キリト「確かに、あのコーバッツって男ならやりかねない。」
デュオ「様子だけでも見に行っておいたほうがいいな。」
どうやら、それには全員賛成のようだ。
クライン「じゃあ、装備の確認が済んだら追いかけよう。」
クラインの言葉を合図に、全員装備を確認する。
そして装備の確認を終えたキリトたちはボス部屋に向かった。
途中でリザードマンロード4体に遭遇したが、あっという間に片付けて先を目指す。
安全エリアを出て三十分。
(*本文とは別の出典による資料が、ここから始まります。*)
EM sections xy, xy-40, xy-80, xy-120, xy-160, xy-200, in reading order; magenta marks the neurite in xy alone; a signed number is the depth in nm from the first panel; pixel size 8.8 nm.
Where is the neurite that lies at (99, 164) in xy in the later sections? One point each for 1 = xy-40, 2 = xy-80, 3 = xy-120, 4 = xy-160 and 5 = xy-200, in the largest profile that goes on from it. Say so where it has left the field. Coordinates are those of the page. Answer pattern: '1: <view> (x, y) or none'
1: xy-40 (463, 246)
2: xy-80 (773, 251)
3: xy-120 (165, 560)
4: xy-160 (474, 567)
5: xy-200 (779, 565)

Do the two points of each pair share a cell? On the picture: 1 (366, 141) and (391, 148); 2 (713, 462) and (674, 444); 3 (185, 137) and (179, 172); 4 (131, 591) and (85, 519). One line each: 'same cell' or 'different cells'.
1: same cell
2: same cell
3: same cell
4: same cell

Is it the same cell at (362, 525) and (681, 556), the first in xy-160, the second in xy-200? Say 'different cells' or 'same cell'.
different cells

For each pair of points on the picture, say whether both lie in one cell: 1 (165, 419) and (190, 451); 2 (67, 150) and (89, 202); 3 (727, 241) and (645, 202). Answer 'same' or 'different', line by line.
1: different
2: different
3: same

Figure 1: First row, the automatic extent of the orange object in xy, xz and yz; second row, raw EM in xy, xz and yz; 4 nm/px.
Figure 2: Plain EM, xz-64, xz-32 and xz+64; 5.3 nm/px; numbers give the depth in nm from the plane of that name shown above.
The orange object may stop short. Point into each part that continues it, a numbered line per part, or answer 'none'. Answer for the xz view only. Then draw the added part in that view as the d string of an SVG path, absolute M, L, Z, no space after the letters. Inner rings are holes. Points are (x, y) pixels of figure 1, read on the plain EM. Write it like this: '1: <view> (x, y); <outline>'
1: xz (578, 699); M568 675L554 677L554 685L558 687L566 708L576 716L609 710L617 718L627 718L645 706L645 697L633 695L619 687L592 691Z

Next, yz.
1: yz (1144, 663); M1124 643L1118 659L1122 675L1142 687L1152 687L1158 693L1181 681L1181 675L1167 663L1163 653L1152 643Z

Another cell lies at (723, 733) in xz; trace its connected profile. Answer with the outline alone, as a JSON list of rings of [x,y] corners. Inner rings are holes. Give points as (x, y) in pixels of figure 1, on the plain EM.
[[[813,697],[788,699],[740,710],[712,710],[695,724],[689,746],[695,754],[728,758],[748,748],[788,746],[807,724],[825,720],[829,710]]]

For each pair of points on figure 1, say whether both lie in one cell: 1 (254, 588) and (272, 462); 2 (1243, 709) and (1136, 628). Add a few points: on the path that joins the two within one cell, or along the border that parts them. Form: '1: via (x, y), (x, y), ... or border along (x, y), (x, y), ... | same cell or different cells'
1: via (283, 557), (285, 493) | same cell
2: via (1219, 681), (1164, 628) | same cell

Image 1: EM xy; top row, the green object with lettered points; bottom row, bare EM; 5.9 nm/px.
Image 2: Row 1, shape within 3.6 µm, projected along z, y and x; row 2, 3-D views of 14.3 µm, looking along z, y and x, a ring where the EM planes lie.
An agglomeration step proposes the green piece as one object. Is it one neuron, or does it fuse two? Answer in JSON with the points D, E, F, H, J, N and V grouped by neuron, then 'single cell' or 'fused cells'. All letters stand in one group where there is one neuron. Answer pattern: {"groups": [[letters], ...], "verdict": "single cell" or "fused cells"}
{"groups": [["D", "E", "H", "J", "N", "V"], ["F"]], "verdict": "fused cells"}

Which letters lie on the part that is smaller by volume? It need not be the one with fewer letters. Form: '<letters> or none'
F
俺たちはボス部屋に続く長い回廊を進んでいた
クライン「ひょっとしてもうアイテムで帰っちまったんじゃ・・・」
?「うわあああ・・・!!」
クラインがアイテムで帰ったという可能性を言おうとした瞬間、悲鳴が聞こえてきた。
キリト「みんな!!」
アスナ「うん!」
デュオ「ああ!」
クライン「おう!」
エルフィー「はい!」
キリトたちはスピードを上げて走る。
やがてかなたに大扉が見えてきた。
それは左右に大きく開き、内部の闇で燃え盛る青い炎の揺らめきが見て取れる。
そしてその向こうでうごめく、巨大な影。
アスナ「バカ・・・!」
敏捷度の高い、キリト、アスナ、デュオ、エルフィーがクラインたちより先に扉の前に辿り着く。
キリト「大丈夫か?」
デュオ「1,2,3,4・・・」
エルフィー「2人足りない・・・」
その時一人が斬馬刀の横腹で薙ぎ払われ、HPをレッドゾーンに落としつつ床に激しく転がった
キリト「何をしている!早く転移アイテムを使え!!」
キリトが叫ぶが男は絶望したような顔で、最悪の状況を告げた。
隊員「だめだ・・・!く・・・クリスタルが使えない!!」
キリト「なっ・・・」
アスナ「なんてこと!結晶無効化空間なの!?」
デュオ「ボス部屋でそれはまずいな・・・」
キリト「まずいなんてもんじゃない、最悪だ!!」
エルフィー「ちょっと待って、じゃあ足りない2人って・・・」
離脱ができない今、姿が見えないということはつまり・・・
コーバッツ「何を言うか・・・っ!!我々解放軍に撤退のニ文字は有り得ない!!戦え!!戦うんだ!!」
キリト「馬鹿野郎・・・!!」
デュオ「何考えてるんだバカ!!このままだと死ぬぞ!!」
クライン「おい、どうなってるんだ!!」
ようやく追い付いたクラインたちに簡単に事態を伝える。
キリト「結晶無効らしい。」
エルフィー「人数が2人足りないの・・・」
クライン「何だって!?つまり死んだってことじゃねえか!!な、何とかできないのかよ・・・」
アスナ「人数が少なすぎるわ・・・!」
そうしているうちに体制を立て直したらしいコーバッツが叫ぶ。
コーバッツ「隊列を崩すな!全員・・・突撃!!」
キリト「やめろ・・・っ!!」
残る八人を横列に並べコーバッツが剣をかざして突進を始めた。
軍『うおおおお・・・!!』
グリームアイズ〔ゴアァァァァァァァ・・・!!〕
ボスの方は突進してくるプレイヤーに白い息を吹きかけてHPを激減させる。
そして、右手に持っている大剣が1人のプレイヤーの体を貫いた。
コーバッツ「ぐわ・・・・!!」
コーバッツだった。コーバッツのHPは凄まじい勢いで減っていき、消滅した。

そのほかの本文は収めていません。